Firstly, I must admit I'm not exactly sure HOW this tree should look. Secondly, I'm at a complete loss how to do this in my Antlr grammar...I've been trying without much success for hours.
This is the current idea I'm going with for the tree:
FunctionName
/ \
Attributes \
/ \ / \
ID /\ ChildFunctions
/ \ ID etc
/ \
Attribute AttributeValue
Type
This is my current Antlr grammar file:
grammar Test;
options {output=AST;ASTLabelType=CommonTree;}
program : function ;
function : ID (OPEN_BRACKET (attribute (COMMA? attribute)*)? CLOSE_BRACKET)? (OPEN_BRACE function* CLOSE_BRACE)?;
attribute : ID COLON datatype;
datatype : NUMBER | STRING | BOOLEAN | array | lookup ;
array : OPEN_BOX (datatype (COMMA datatype)* )? CLOSE_BOX ;
lookup : OPEN_BRACE (ID (PERIOD ID)*) CLOSE_BRACE;
NUMBER
: ('+' | '-')? (INTEGER | FLOAT)
;
STRING
: '"' ( ESC_SEQ | ~('\\'|'"') )* '"'
;
BOOLEAN
: 'true' | 'TRUE' | 'false' | 'FALSE'
;
ID : (LETTER|'_') (LETTER | INTEGER |'_')*
;
COMMENT
: '//' ~('\n'|'\r')* '\r'? '\n' {$channel=HIDDEN;}
| '/*' ( options {greedy=false;} : . )* '*/' {$channel=HIDDEN;}
;
WHITESPACE : (' ' | '\t' | '\r' | '\n') {$channel=HIDDEN;} ;
COLON : ':' ;
COMMA : ',' ;
PERIOD : '.' ;
OPEN_BRACKET : '(' ;
CLOSE_BRACKET : ')' ;
OPEN_BRACE : '{' ;
CLOSE_BRACE : '}' ;
OPEN_BOX : '[' ;
CLOSE_BOX : ']' ;
fragment
LETTER
: 'a'..'z' | 'A'..'Z'
;
fragment
INTEGER
: '0'..'9'+
;
fragment
FLOAT
: INTEGER+ '.' INTEGER*
;
fragment
ESC_SEQ
: '\\' ('b'|'t'|'n'|'f'|'r'|'\"'|'\''|'\\')
;
ANY help / advice would be great. I've tried reading dozens of tutorials and nothing about the AST generation seems to stick :(
Step 1 is to make the tree look like the little graph that you posted. Right now, you don't have any tree construction operators, so you're going to end up with a flat list.
See tree construction on the antlr.org website.

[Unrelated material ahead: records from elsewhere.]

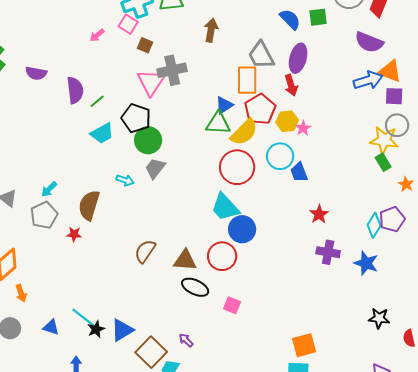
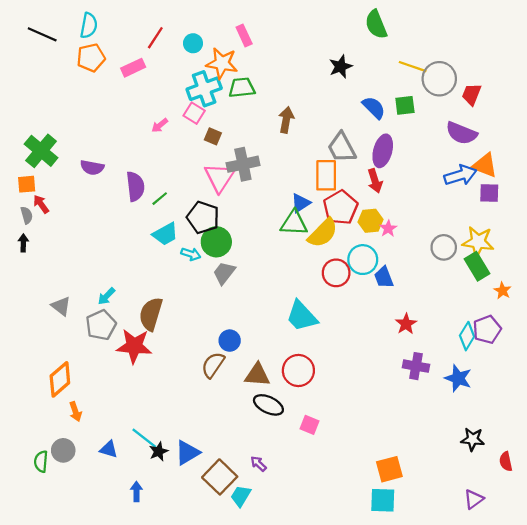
gray circle: (397, 125) -> (444, 247), moved
green rectangle: (383, 162) -> (477, 266), size x1.4
red circle: (237, 167) -> (336, 273), moved, size x0.7
cyan arrow: (125, 180) -> (191, 254), moved
blue circle: (242, 229) -> (230, 341), moved, size x0.7
red star: (74, 234) -> (134, 346), size x2.0

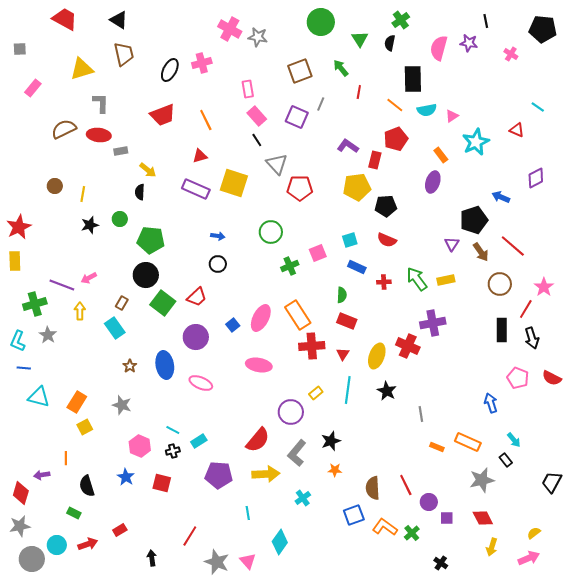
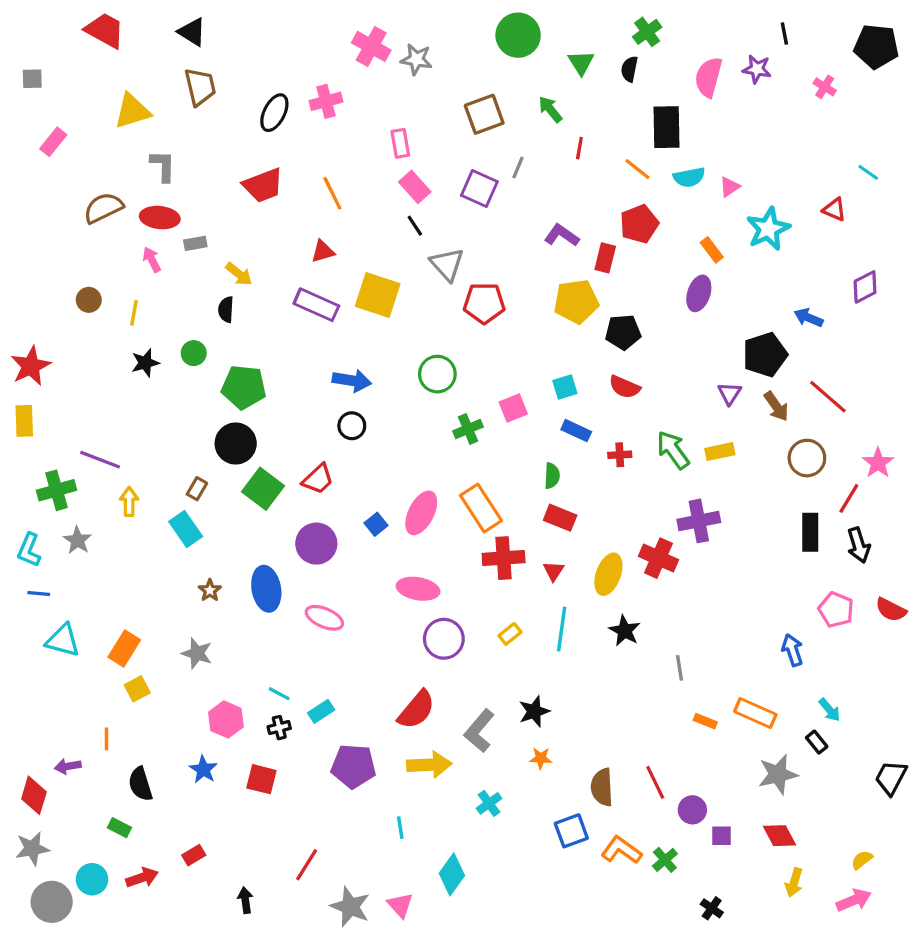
blue arrow: (218, 236) -> (352, 381), size x1.6
pink arrow: (89, 278) -> (152, 259), moved, turned 91
purple circle: (291, 412) -> (444, 639), moved

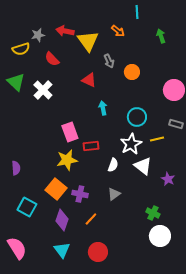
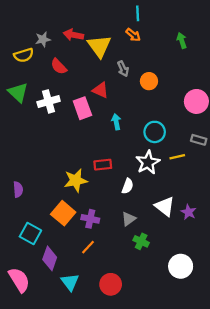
cyan line: (137, 12) -> (138, 13), moved
white cross: (43, 90) -> (49, 101), turned 30
pink rectangle: (70, 132) -> (82, 108), moved
white triangle: (143, 166) -> (165, 206), moved
purple star: (168, 179) -> (188, 212), moved
green cross: (153, 213) -> (141, 241), moved
orange line: (91, 219) -> (88, 247), moved
purple diamond: (62, 220) -> (50, 258), moved

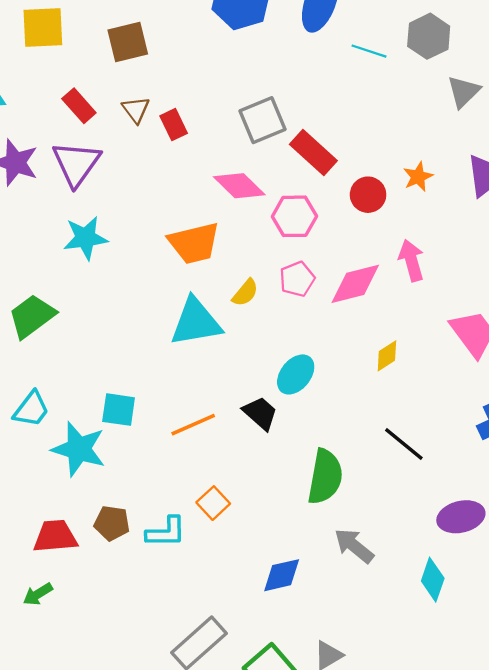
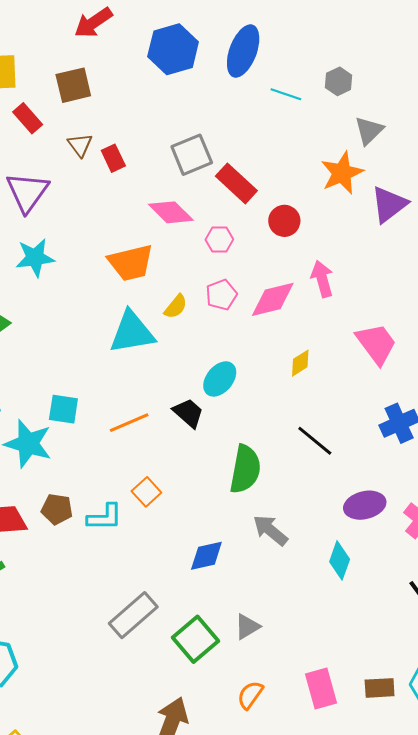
gray hexagon: (429, 36) -> (339, 81), size x0.7
red rectangle: (79, 106) -> (28, 118), moved
orange star: (418, 177) -> (342, 173), moved, size x1.6
pink hexagon: (294, 216) -> (219, 240), size x0.7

You can use ANTLRWorks to see what your getting for a parse tree and AST. Start adding tree construction operators and watch how things change.
EDIT / Additional Info:
Here's a process you can follow to give you a rough idea of how to do it:
Download ANTLRWorks and use it's graphing facilities. You will definitely want to see the parse tree and the AST before and after you make changes. Once you understand how everything works, then you can use any IDE or editor you want.

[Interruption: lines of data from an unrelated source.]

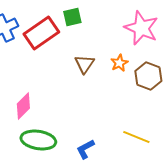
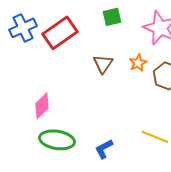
green square: (72, 17) -> (112, 17), moved

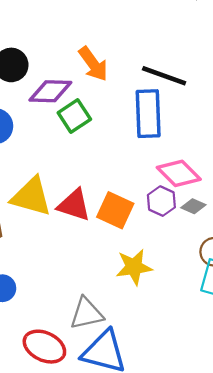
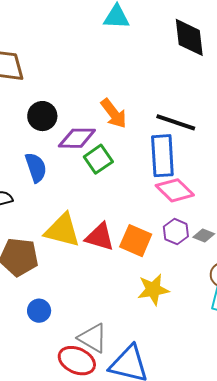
pink diamond: (179, 173) -> (175, 190), moved
gray triangle: (87, 313) -> (93, 338), moved, turned 44

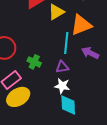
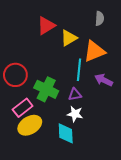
green cross: (34, 62) -> (46, 89), size x1.6
cyan diamond: (68, 105) -> (66, 133), moved

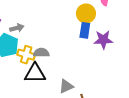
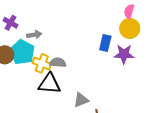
yellow circle: (86, 14) -> (130, 28), moved

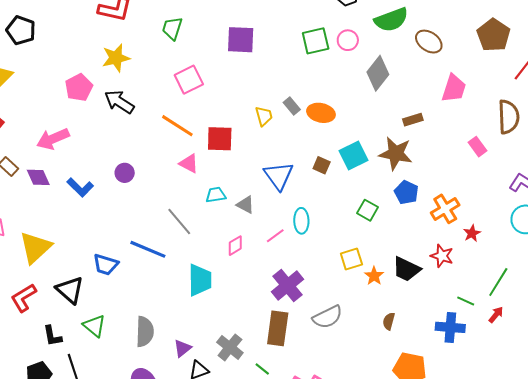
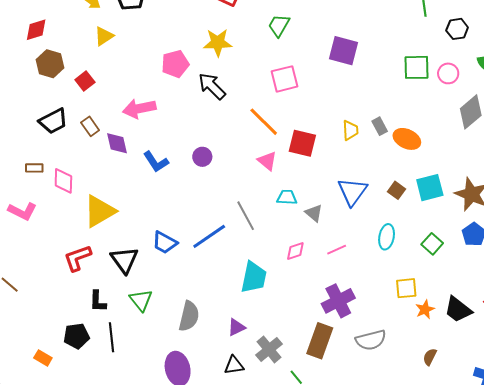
cyan ellipse: (301, 221) -> (387, 237), moved
blue line: (148, 249) -> (209, 236), turned -69
purple triangle: (183, 348) -> (236, 327), moved

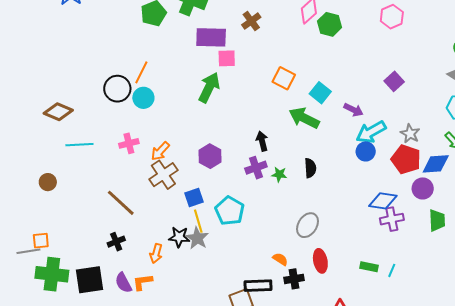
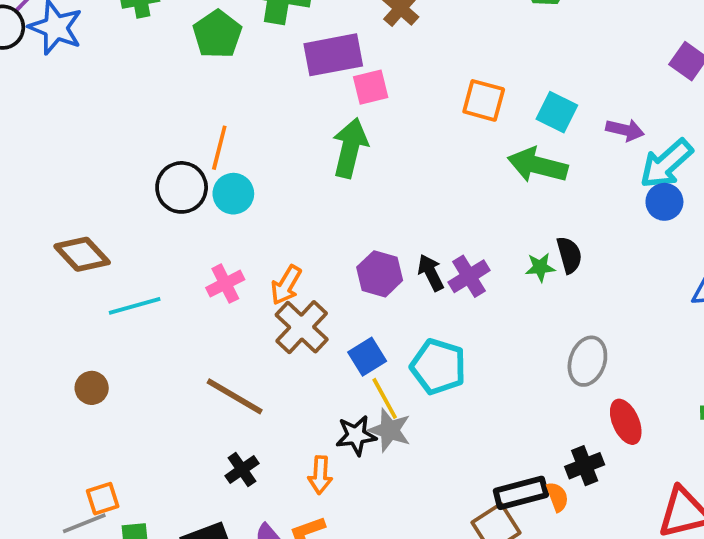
brown diamond: (58, 112) -> (82, 254), turned 36
black arrow: (262, 141) -> (431, 273), moved
green star: (279, 174) -> (540, 267), moved
orange semicircle: (280, 259) -> (557, 497), moved, turned 49

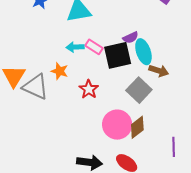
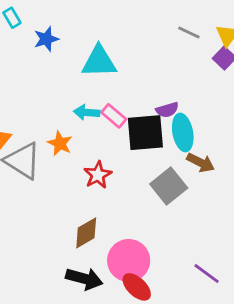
pink circle: (117, 125) -> (129, 260), moved
brown diamond: (137, 127) -> (86, 233), moved
purple line: (174, 147) -> (207, 274), turned -60

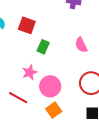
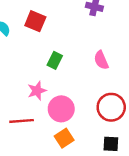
red square: (27, 25) -> (35, 21), moved
red line: (18, 98) -> (22, 121), turned -36

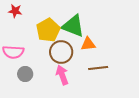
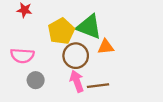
brown line: (98, 68) -> (98, 86), moved

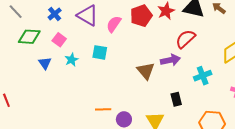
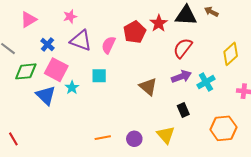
pink square: (59, 40) -> (56, 70), size x1.6
purple arrow: (170, 60) -> (181, 77), moved
blue triangle: (45, 63) -> (46, 95), size x1.5
orange line: (103, 109) -> (103, 138), moved

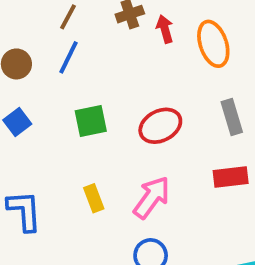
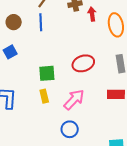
blue line: (69, 57) -> (41, 22), turned -36
green square: (91, 121) -> (47, 73), moved

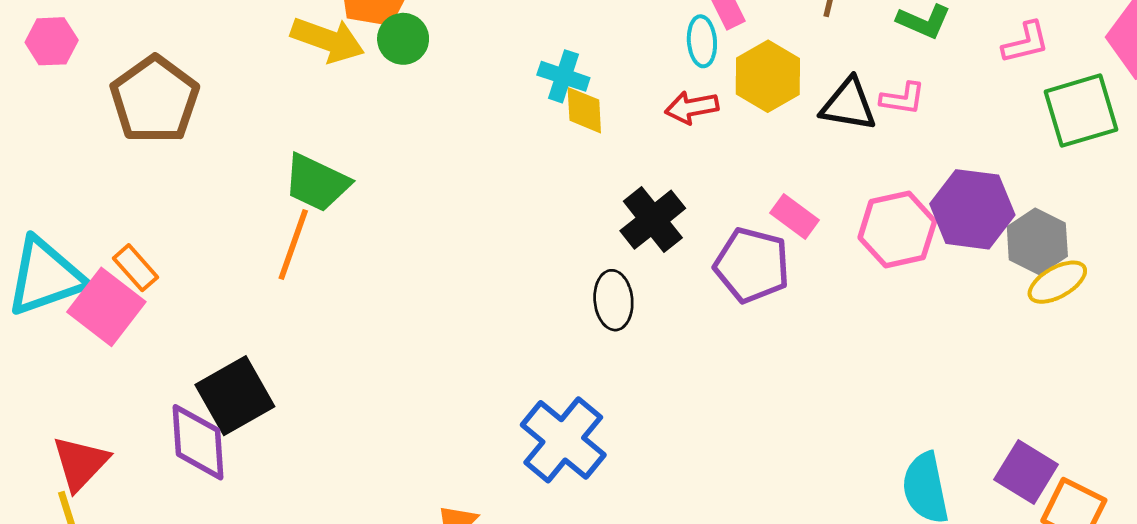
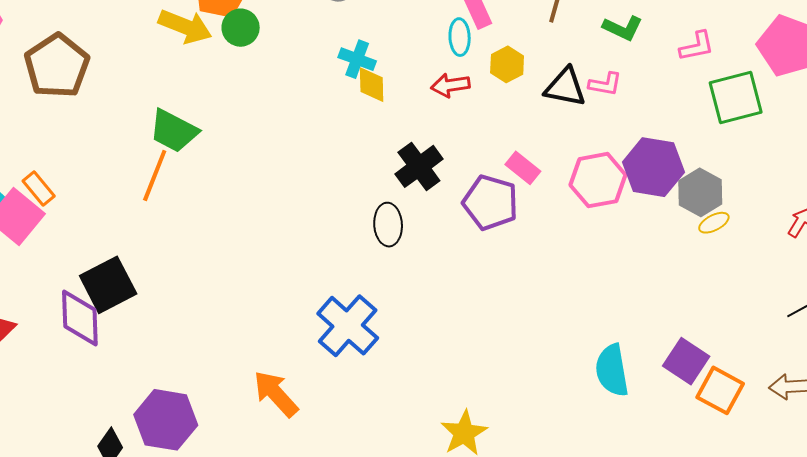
yellow hexagon: (768, 76) -> (507, 64), size x0.7
yellow ellipse: (1057, 282) -> (714, 223), size x0.7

There are two basic operators for tree construction - The exclamation mark ! which tells the compiler to not place the node within the AST, and the carot ^, which tells ANTLR to make something the root node. Start by going through each non-terminal rule and deciding which elements don't need to be in the AST. For example, you don't need commas or parenthesis. Once you have all the information you can populate the a structure (or create your own AST structure) that provides all the information. Commas don't help any more, so add a ! to them. For example:
function: ID (OPEN_BRACKET! (attribute (COMMA!? attribute)*)? CLOSE_BRACKET!)? (OPEN_BRACE! function* CLOSE_BRACE!)?;
Take a look at the AST in ANTLRWorks before and after. Compare.
Now decide which element should be the root node. It looks like you want ID to be the root node, so add a ^ after ID and compare in ANTLRWorks.
Here's a few changes that bring it closer to what I think you want:
program : function ;
function : ID^ (OPEN_BRACKET! attributeList? CLOSE_BRACKET!)? (OPEN_BRACE! function* CLOSE_BRACE!)?;
attributeList: (attribute (COMMA!? attribute)*);
attribute : ID COLON! datatype;
datatype : NUMBER | STRING | BOOLEAN | array | lookup ;
array : OPEN_BOX! (datatype^ (COMMA! datatype)* )? CLOSE_BOX!;
lookup : OPEN_BRACE! (ID (PERIOD! ID)*) CLOSE_BRACE!;
With that under your belt, now go look at some of the tutorials.